Using the Second Partial Derivative Test

Find all local maxima, local minima, and saddle points for \[ z=f(x,y)=x^{2}+xy+y^{2}-6x+6 \]

Solution  The critical points of \(f\) are solutions of the system of equations \[ \left\{ \begin{array}{rcll} f_{x}(x,y)&=&2x+y-6&=0 \\[3pt] f_{y}(x,y)&=&x+2y &=0 \end{array} \right. \]

The only solution is \(x=4\) and \(y=-2,\) so \((4,-2)\) is the only critical point.
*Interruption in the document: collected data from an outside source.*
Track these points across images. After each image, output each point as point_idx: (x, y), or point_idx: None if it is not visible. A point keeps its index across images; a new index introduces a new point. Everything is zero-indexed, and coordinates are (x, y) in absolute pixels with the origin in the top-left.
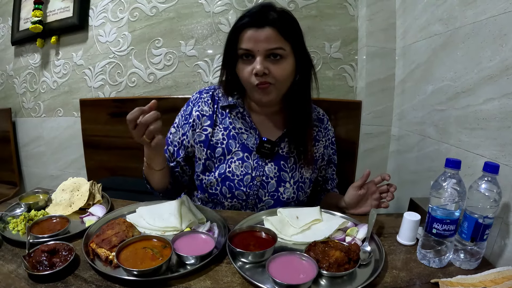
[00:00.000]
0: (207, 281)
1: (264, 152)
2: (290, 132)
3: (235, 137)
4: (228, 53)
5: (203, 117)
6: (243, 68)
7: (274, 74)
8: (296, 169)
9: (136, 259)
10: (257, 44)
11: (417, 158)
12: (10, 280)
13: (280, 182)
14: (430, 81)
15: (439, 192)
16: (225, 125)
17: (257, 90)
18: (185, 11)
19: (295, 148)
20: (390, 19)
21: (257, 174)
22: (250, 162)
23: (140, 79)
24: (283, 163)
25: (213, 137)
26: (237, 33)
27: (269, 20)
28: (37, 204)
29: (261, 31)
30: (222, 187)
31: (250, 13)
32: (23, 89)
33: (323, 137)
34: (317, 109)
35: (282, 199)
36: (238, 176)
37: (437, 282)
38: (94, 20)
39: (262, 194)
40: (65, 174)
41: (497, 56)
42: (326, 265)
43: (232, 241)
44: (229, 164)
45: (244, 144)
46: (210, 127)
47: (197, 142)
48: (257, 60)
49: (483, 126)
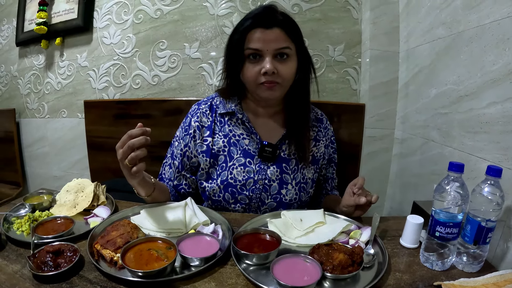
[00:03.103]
0: (212, 282)
1: (266, 156)
2: (290, 133)
3: (236, 144)
4: (232, 54)
5: (202, 128)
6: (250, 68)
7: (281, 73)
8: (298, 170)
9: (141, 261)
10: (267, 44)
11: (420, 161)
12: (14, 281)
13: (282, 184)
14: (434, 85)
15: (442, 195)
16: (225, 133)
17: (263, 88)
18: (190, 14)
19: (296, 150)
20: (394, 23)
21: (259, 177)
22: (253, 167)
23: (144, 81)
24: (285, 165)
25: (214, 146)
26: (244, 33)
27: (277, 21)
28: (42, 205)
29: (270, 31)
30: (225, 193)
31: (256, 15)
32: (27, 90)
33: (323, 137)
34: (315, 110)
35: (285, 201)
36: (240, 182)
37: (440, 285)
38: (99, 22)
39: (265, 197)
40: (69, 175)
41: (500, 60)
42: (330, 267)
43: (237, 243)
44: (230, 170)
45: (245, 150)
46: (210, 137)
47: (199, 152)
48: (267, 59)
49: (486, 129)
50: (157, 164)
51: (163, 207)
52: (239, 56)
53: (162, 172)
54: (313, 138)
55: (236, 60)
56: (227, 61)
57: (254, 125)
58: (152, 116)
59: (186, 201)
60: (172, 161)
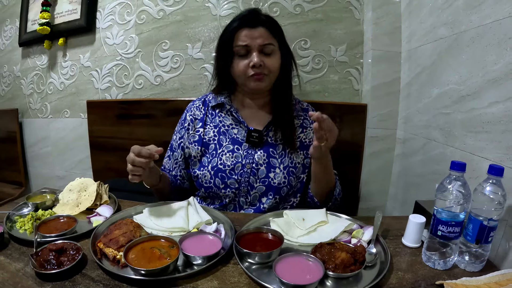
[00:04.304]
0: (214, 281)
1: (253, 141)
2: (276, 120)
3: (225, 133)
4: (222, 52)
5: (195, 120)
6: (239, 63)
7: (268, 65)
8: (285, 155)
9: (143, 259)
10: (253, 40)
11: (422, 161)
12: (17, 279)
13: (270, 168)
14: (435, 85)
15: (444, 194)
16: (215, 123)
17: (252, 79)
18: (192, 14)
19: (282, 136)
20: (396, 23)
21: (247, 161)
22: (240, 152)
23: (147, 81)
24: (271, 150)
25: (206, 136)
26: (232, 33)
27: (261, 21)
28: (44, 203)
29: (255, 30)
30: (215, 179)
31: (243, 16)
32: (30, 90)
33: (310, 124)
34: (301, 102)
35: (274, 184)
36: (229, 166)
37: (442, 284)
38: (102, 23)
39: (254, 180)
40: (71, 175)
41: (502, 59)
42: (332, 266)
43: (239, 242)
44: (220, 157)
45: (234, 138)
46: (202, 128)
47: (191, 142)
48: (254, 54)
49: (488, 129)
50: (160, 163)
51: (166, 206)
52: (229, 53)
53: (164, 164)
54: (299, 125)
55: (226, 57)
56: (217, 59)
57: (242, 115)
58: (154, 116)
59: (188, 201)
60: (172, 153)
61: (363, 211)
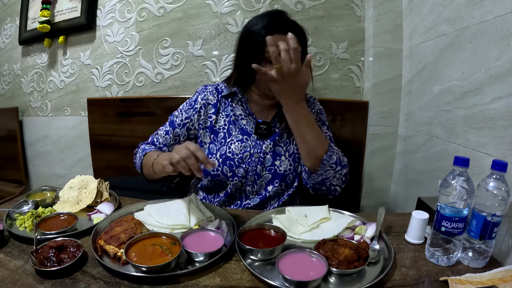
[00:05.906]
0: (216, 278)
1: (261, 133)
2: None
3: (235, 122)
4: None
5: (208, 105)
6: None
7: None
8: (290, 142)
9: (145, 256)
10: None
11: (424, 158)
12: (17, 276)
13: (276, 156)
14: (437, 81)
15: (448, 190)
16: (227, 113)
17: None
18: (193, 12)
19: (286, 125)
20: (397, 20)
21: (255, 151)
22: (249, 143)
23: (148, 79)
24: (277, 138)
25: (217, 123)
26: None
27: (291, 27)
28: (45, 201)
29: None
30: (224, 166)
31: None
32: (30, 89)
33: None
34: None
35: (280, 171)
36: (237, 155)
37: (446, 280)
38: (102, 20)
39: (260, 169)
40: (72, 173)
41: (504, 55)
42: (335, 262)
43: (241, 239)
44: (229, 145)
45: (243, 129)
46: (214, 115)
47: (202, 127)
48: None
49: (491, 125)
50: None
51: (167, 203)
52: (259, 57)
53: (156, 137)
54: None
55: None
56: (241, 58)
57: (251, 109)
58: (155, 114)
59: (190, 197)
60: (172, 129)
61: (365, 209)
The second-order partial derivatives of \(f\) are \[ f_{xx}(x,y)=2\qquad f_{xy}(x,y)=f_{yx}( x,y) =1 \qquad f_{yy}(x,y)=2 \]

The function \(f\) meets the requirements of the Second Partial Derivative test at the critical point \((4,-2)\). Now \[ A=f_{xx}(4,-2)=2\qquad B=f_{xy}(4,-2)=1 \qquad C=f_{yy}(4,-2)=2 \] \[ AC-B^{2}=( 2) ( 2) -1^{2}=3>0 \]

Since \(AC-B^{2}>0\) and \(A= f_{xx}(4,-2)=2>0,\) the Second Partial Derivative Test guarantees that \(f\) has a local minimum at \((4,-2)\). The local minimum value is \(z=f(4,-2)=-6\). See Figure 16.